Are some people like her and Gareth and Solomon just born evil?

The journal is a plain, leather one with faded pink stitching. It’s so unassuming at first. When I crack it open, I smell the familiar scent of old paper. It makes me wonder about the last time it had been open. Did Eva open it, read it, and then never look at it again?

I like it here.

No one forces me to do anything.

Her cursive handwriting is legible but barely. There are also no dates listed. It’s just a random blurt of thought. Below it are some hearts in another color of ink. Beneath that in red, the writing is more chaotic.

Gideon is cold most days. Nearly as cold as his home. Sometimes I miss my old bed. It was warm. Did I really think he would love me?

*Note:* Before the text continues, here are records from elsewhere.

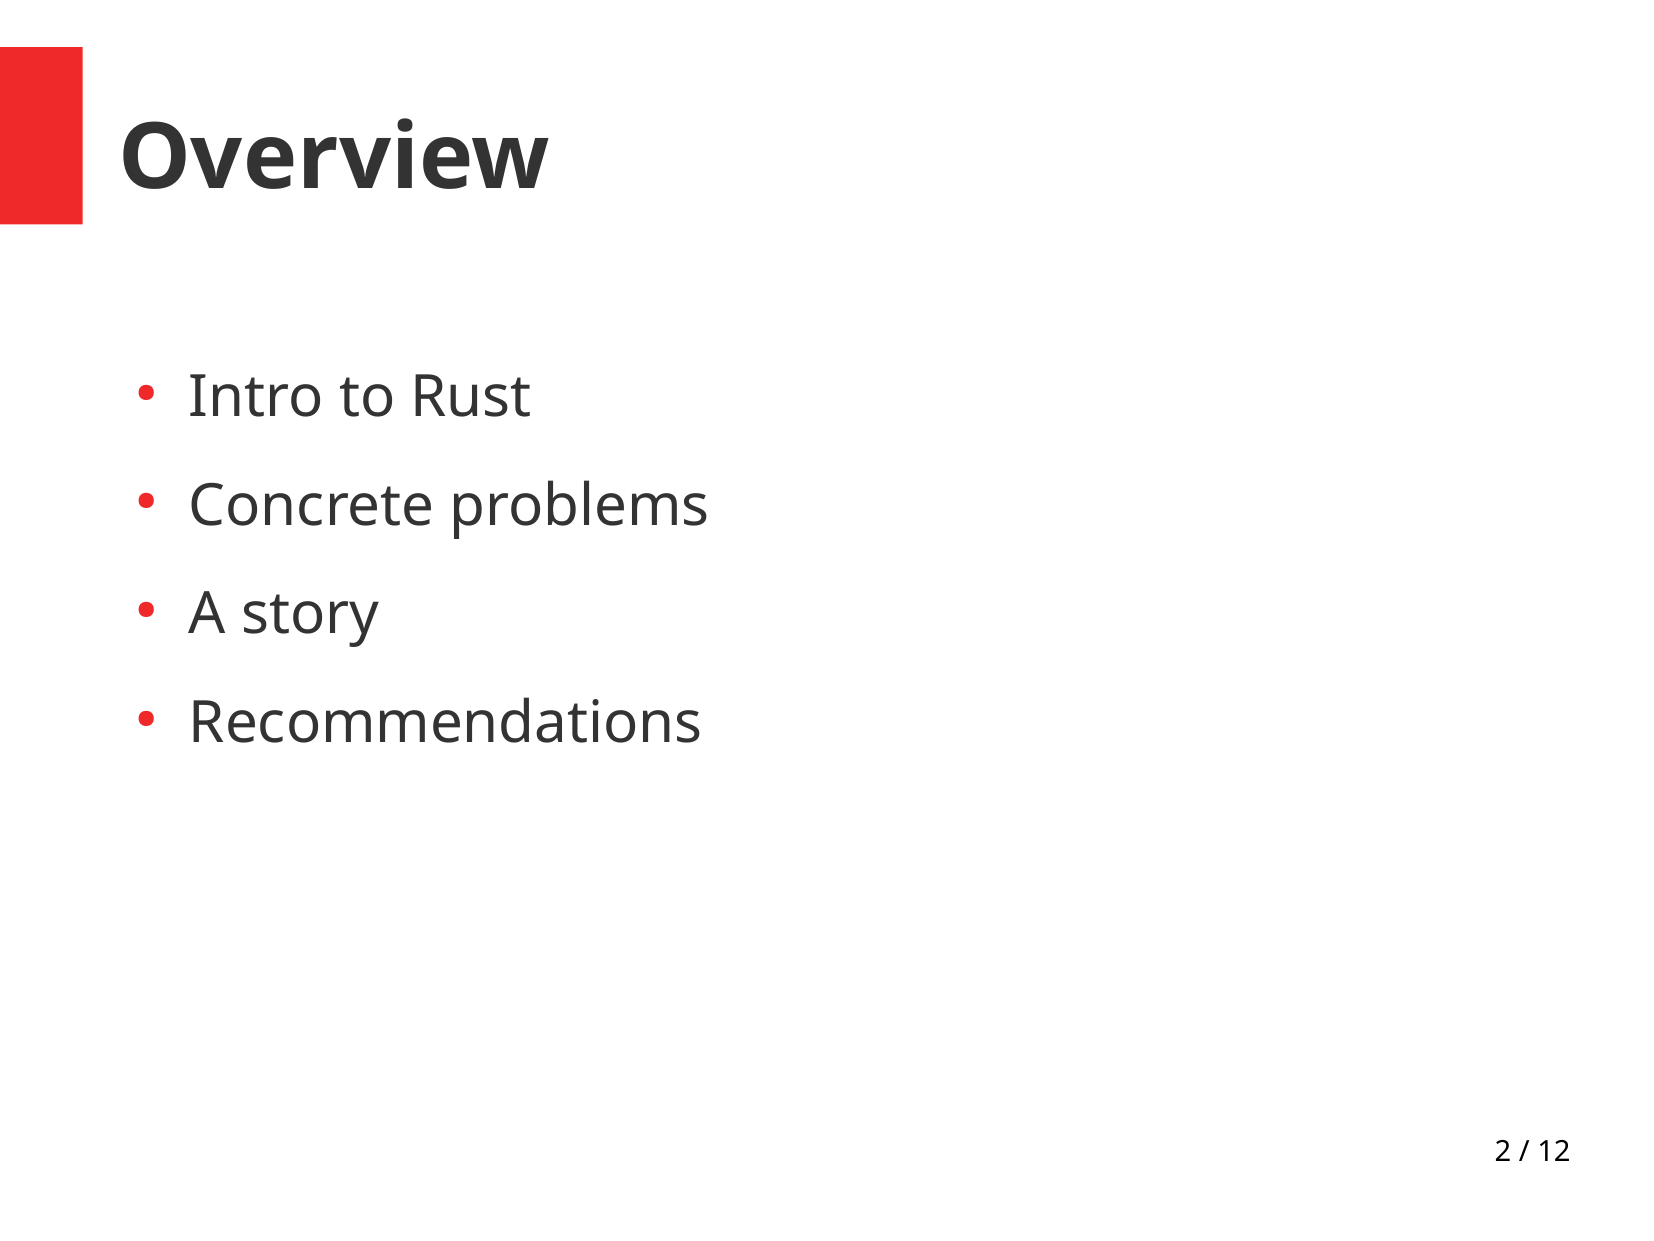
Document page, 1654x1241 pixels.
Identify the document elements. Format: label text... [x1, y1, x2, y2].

title Overview [118, 49, 1571, 257]
list Intro to Rust Concrete problems A story Recommendations [118, 354, 1536, 1074]
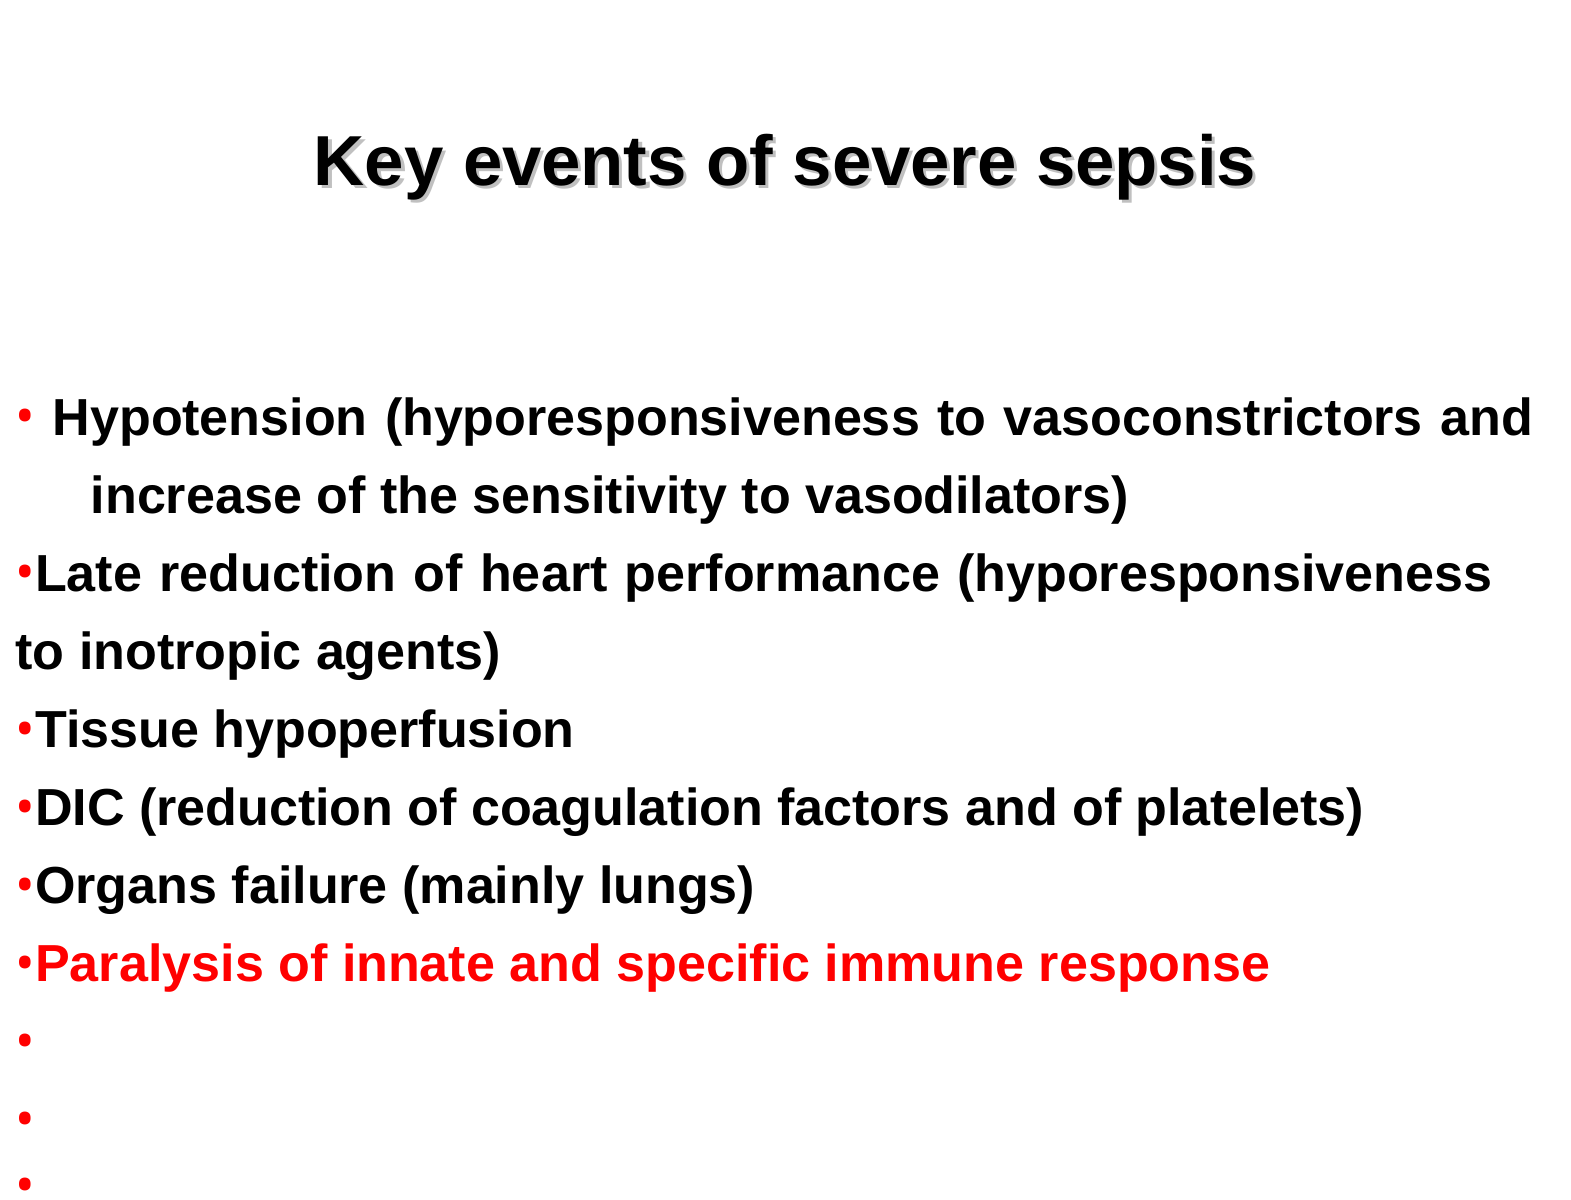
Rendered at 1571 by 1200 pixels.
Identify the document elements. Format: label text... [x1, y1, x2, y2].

text_box Key events of severe sepsis [0, 106, 1571, 208]
text_box Hypotension (hyporesponsiveness to vasoconstrictors and increase of the sensitivity to vasodilators) Late reduction of heart performance (hyporesponsiveness to inotropic agents) Tissue hypoperfusion DIC (reduction of coagulation factors and of platelets) Organs failure (mainly lungs) Paralysis of innate and specific immune response [0, 359, 1571, 1200]
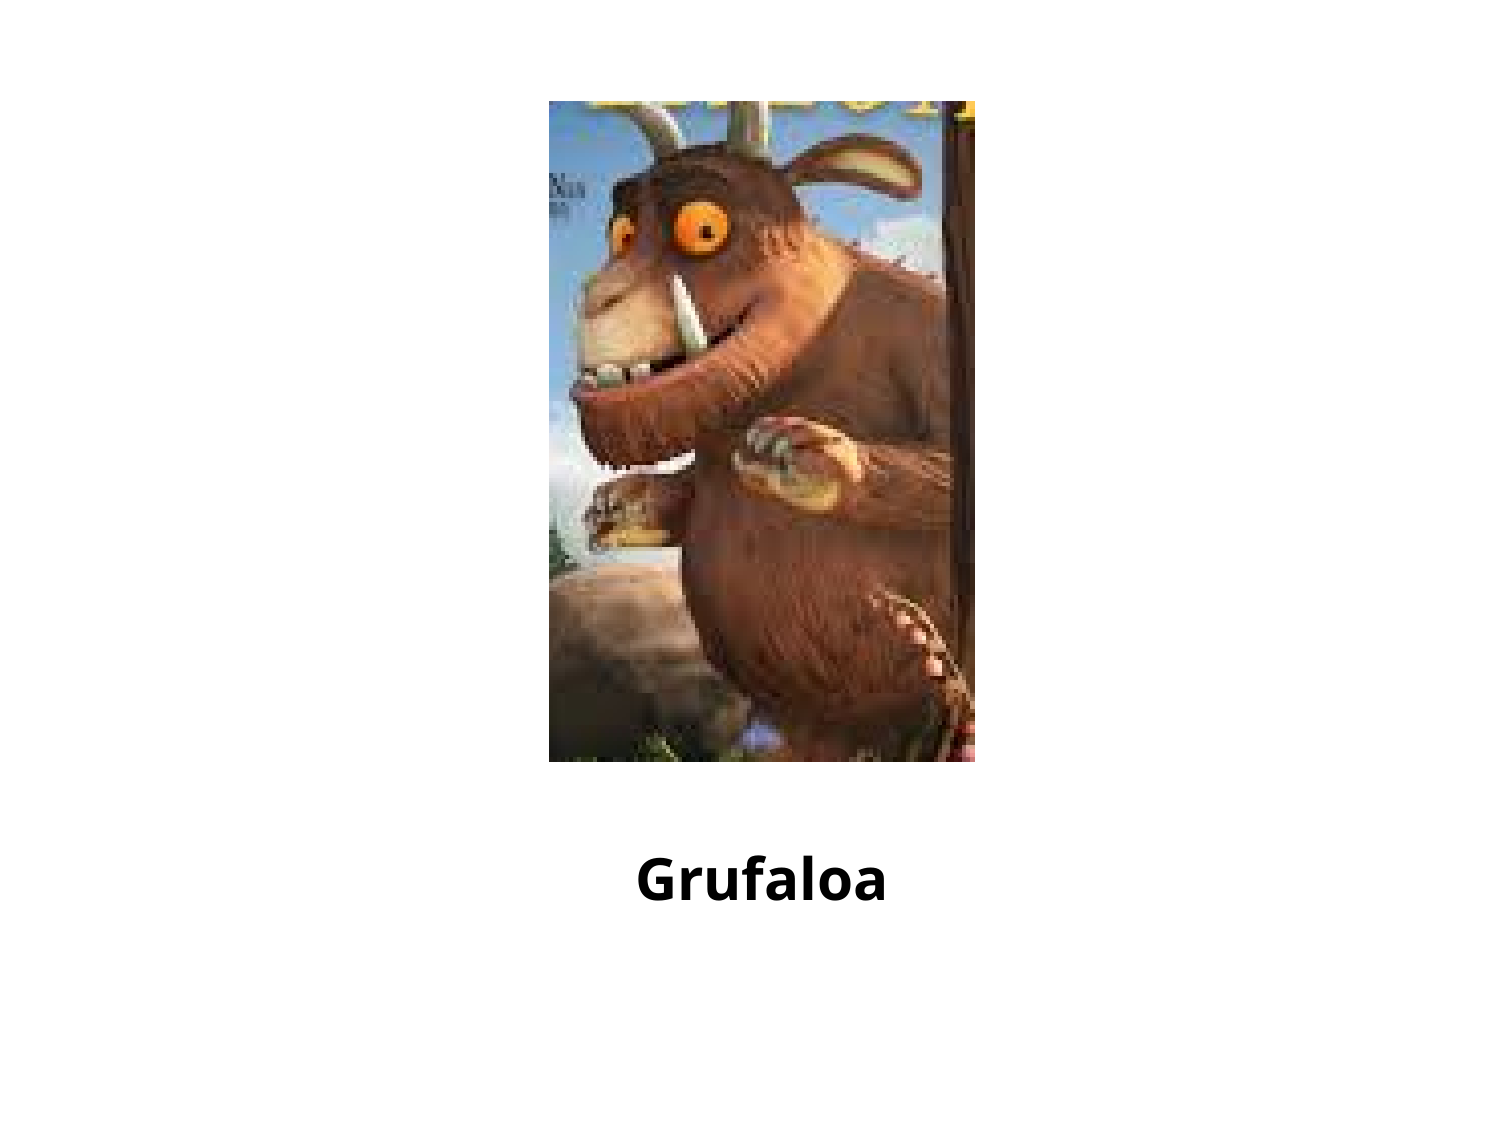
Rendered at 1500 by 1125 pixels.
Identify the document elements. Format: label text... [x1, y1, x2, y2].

text_box Grufaloa [549, 834, 975, 920]
picture [549, 101, 975, 762]
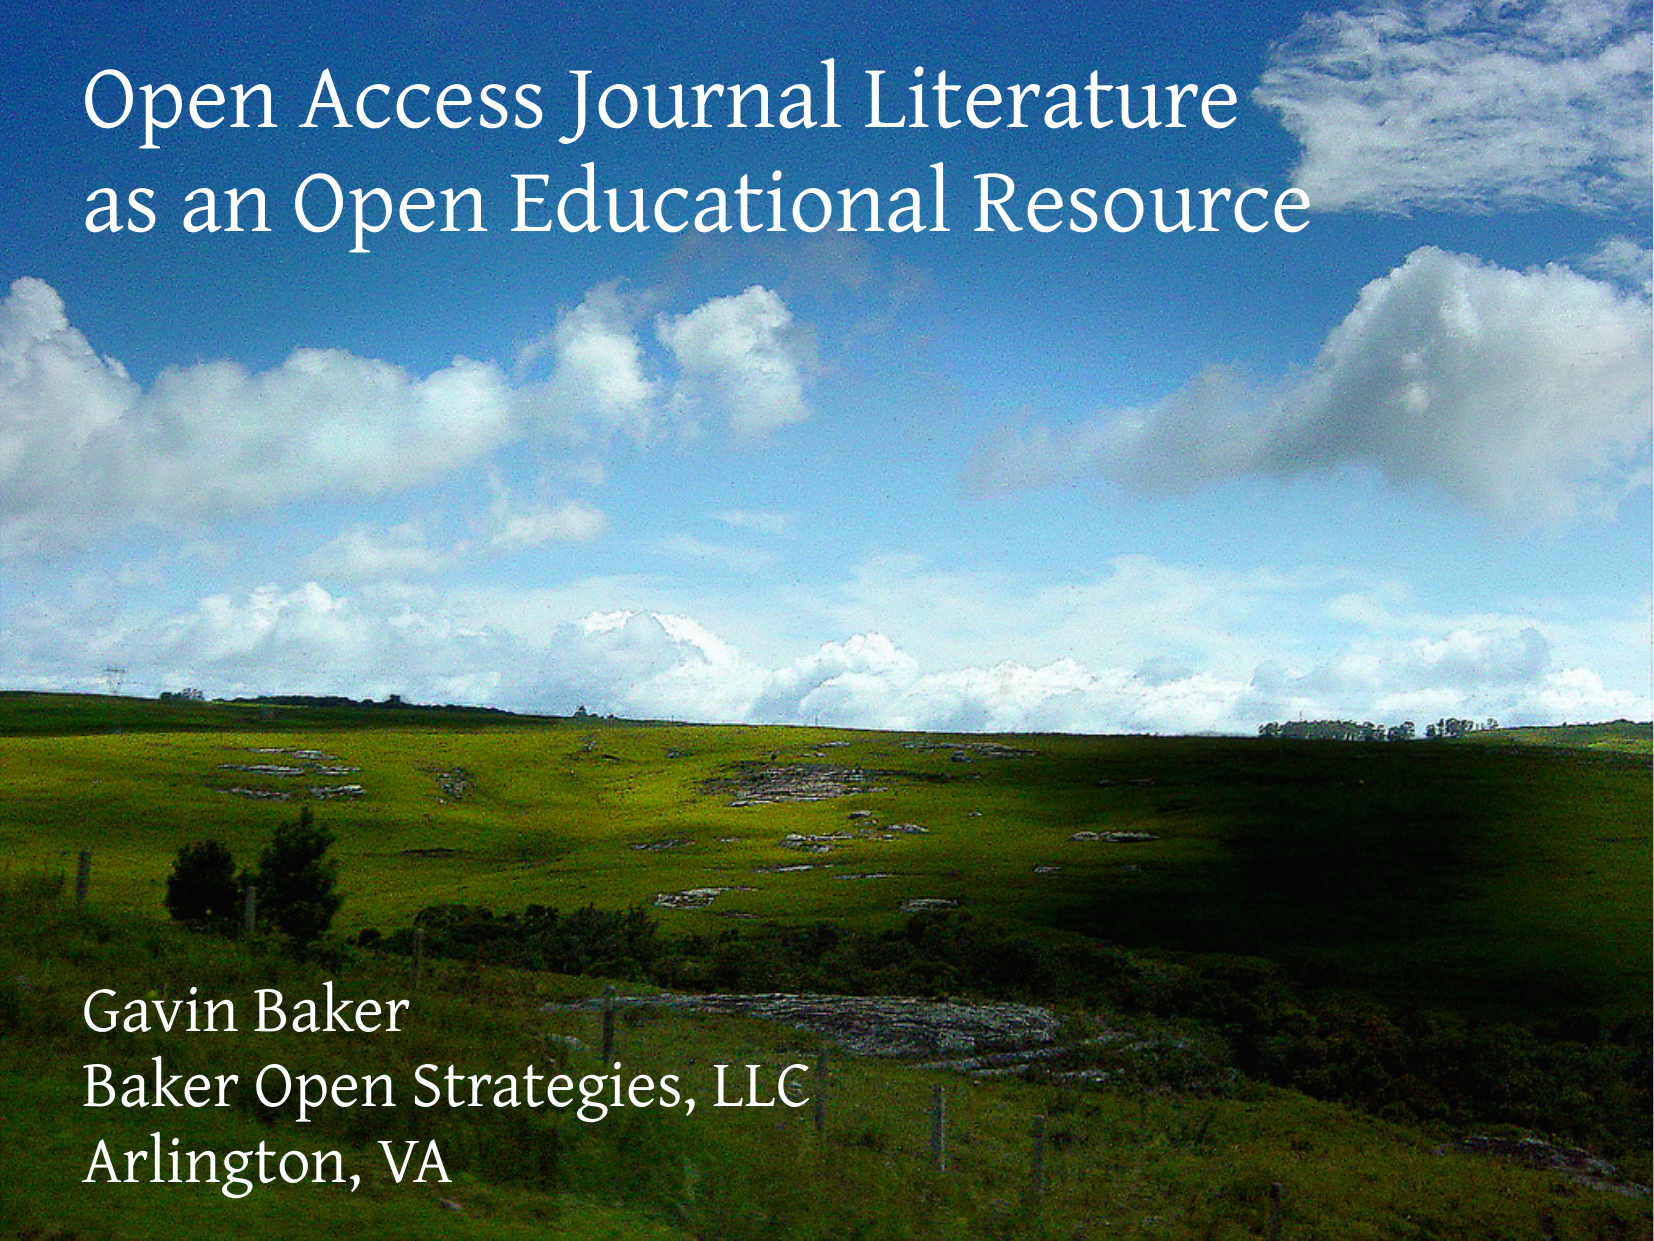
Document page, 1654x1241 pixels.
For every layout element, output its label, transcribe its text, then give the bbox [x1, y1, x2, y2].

picture [0, 0, 1654, 1241]
title Open Access Journal Literature as an Open Educational Resource [82, 48, 1571, 258]
subtitle Gavin Baker Baker Open Strategies, LLC Arlington, VA [82, 974, 826, 1201]
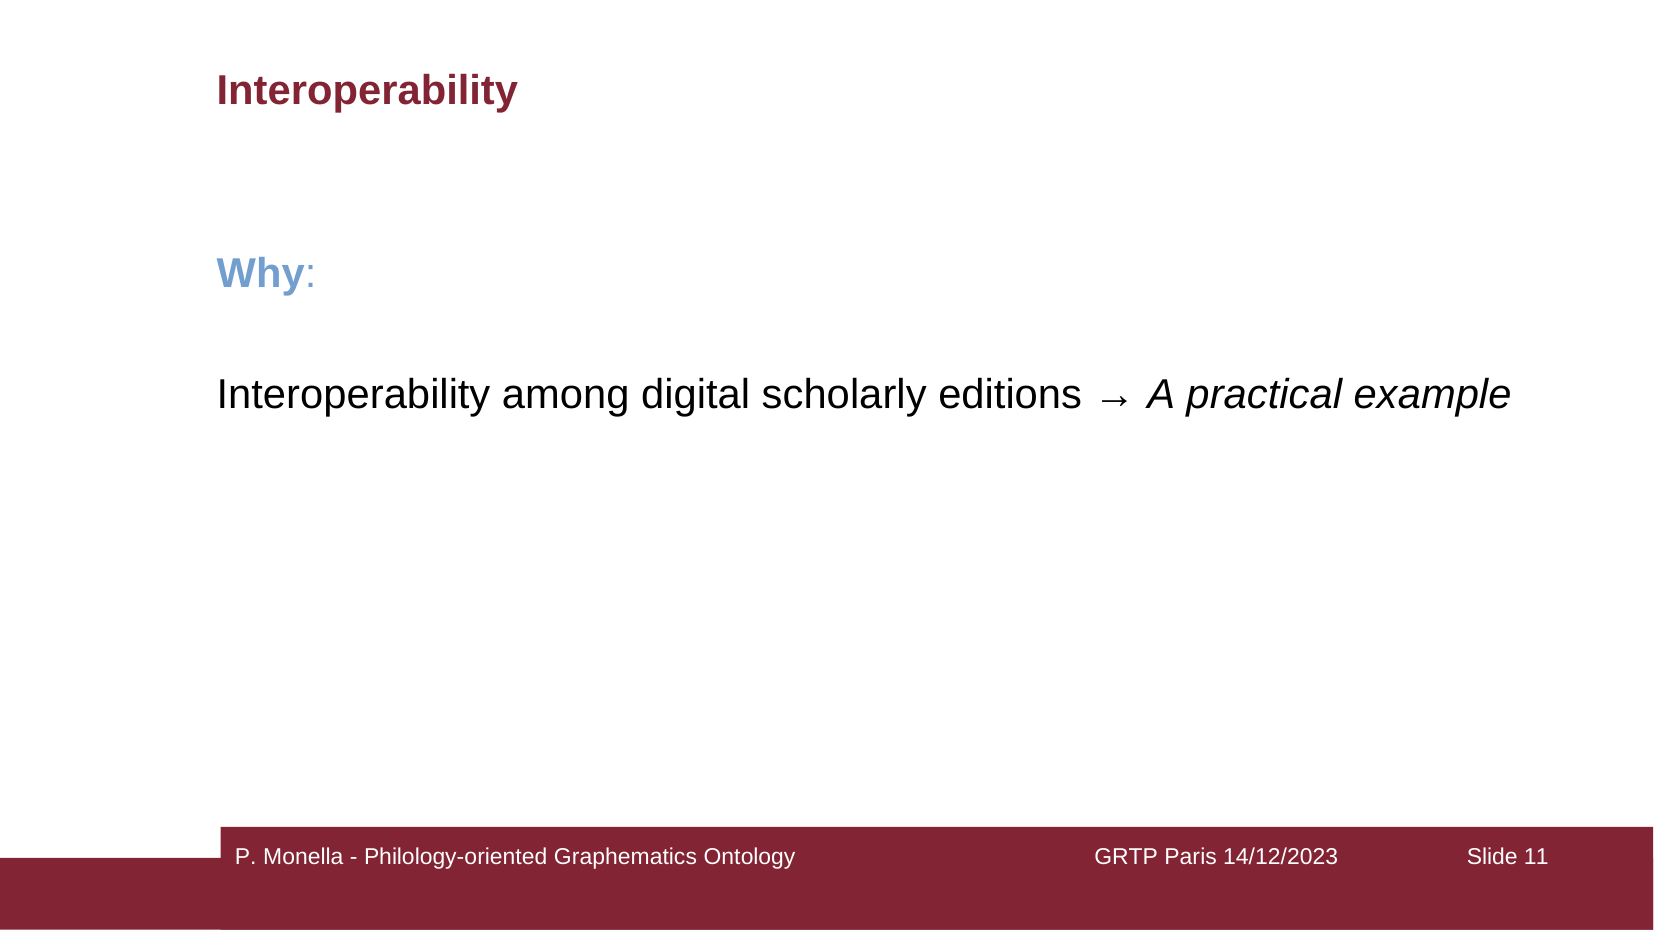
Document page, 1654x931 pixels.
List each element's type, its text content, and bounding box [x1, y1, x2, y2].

title Interoperability [201, 55, 1569, 124]
list Why: Interoperability among digital scholarly editions → A practical example [201, 237, 1595, 796]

She’s not wrong about Dad. Why she would care, as his daughter’s nanny, though, is troubling. It’s clear she was looking for love in all the wrong places.

I love her. She’s the only bit of warmth in this house. The way she looks at me as though I’m her savior melts my heart. Her name is Romy. I call her Ro-la because it makes her smile.

My stomach revolts at reading that. I’m imagining the young, innocent, trusting me. So vulnerable. It’s heartbreaking.

Gideon had sex with me. It was nice. There’s warmth inside him.

I cringe at the thought of Dad sleeping with my nanny. The same nanny who was abusing his little girl.

Could we be a family? I’m safe here. Gideon is an excellent provider. Bastian is his pride and joy. When he holds Romy, there’s a softness in his eyes I don’t usually see. And when in bed with me, he’s a doting lover. I want to be his wife.

My father has always been a hard, serious man. I can’t imagine him the way she describes him.

He locked his bedroom door. Why would he do that? Does he not want me anymore?

Without any dates, and Vivienne’s use of multiple pens, markers, and pencils, it’s difficult to tell how much time has passed between each entry.

I put Romy in the stroller and followed him. He was on a date with a woman. It could have been someone from his work, but they seemed so intimate. My heart is shattered.

The thought of being pushed all through the city by this unhinged woman as she stalks my father is alarming. What if she did what she did to punish him?

He was supposed to keep me safe and protect me, but it’s he who’s breaking me apart from the inside. We haven’t had sex in so long. It’s probably because he’s sleeping with women his own age behind my back. Why does he hate me now?

It’s hard to tell if she’s being delusional about Dad or if this is truly what happened. What I know of her, she’s mentally unwell. But Dad can also be the cold bastard she describes in her journal.

I couldn’t get out of bed today. Gideon’s out of town. Took Bastian with him. He never takes us. I’m so depressed. Romy’s crying, begging to be fed, is the only reason I dragged myself out of bed. If she wouldn’t be left alone, I’d end my life. He’d feel so horrible for how he’s treated me.

I slam the journal closed, my heart beating erratically. The thought of being left alone with that woman stresses me out. In my mind, I don’t see myself but Kaitlyn, and that makes it all the worse. Knowing she dealt with this woman as I did is devastating.

With tears in my eyes, I frantically start shoving all the pictures and journal back into the bag. Then I cram it into my purse. A pained howl bursts from me. Between the fight with Caius that brought back the horror of the rape and now all this stuff with Vivienne, I feel hollowed out and brittle.

And there’s no one to hold me—to promise everything will be okay.

The bathroom door opens swiftly. I tense, ready for another battle with Caius. It’s not him, though. Theo bends over the tub, places his arms beneath me, and scoops me out. I cling to him as a flood of tears comes pouring out.

It’s a reminder I still do have someone who cares about me.

Not the one I want, but I’m not in the position to be choosy right now.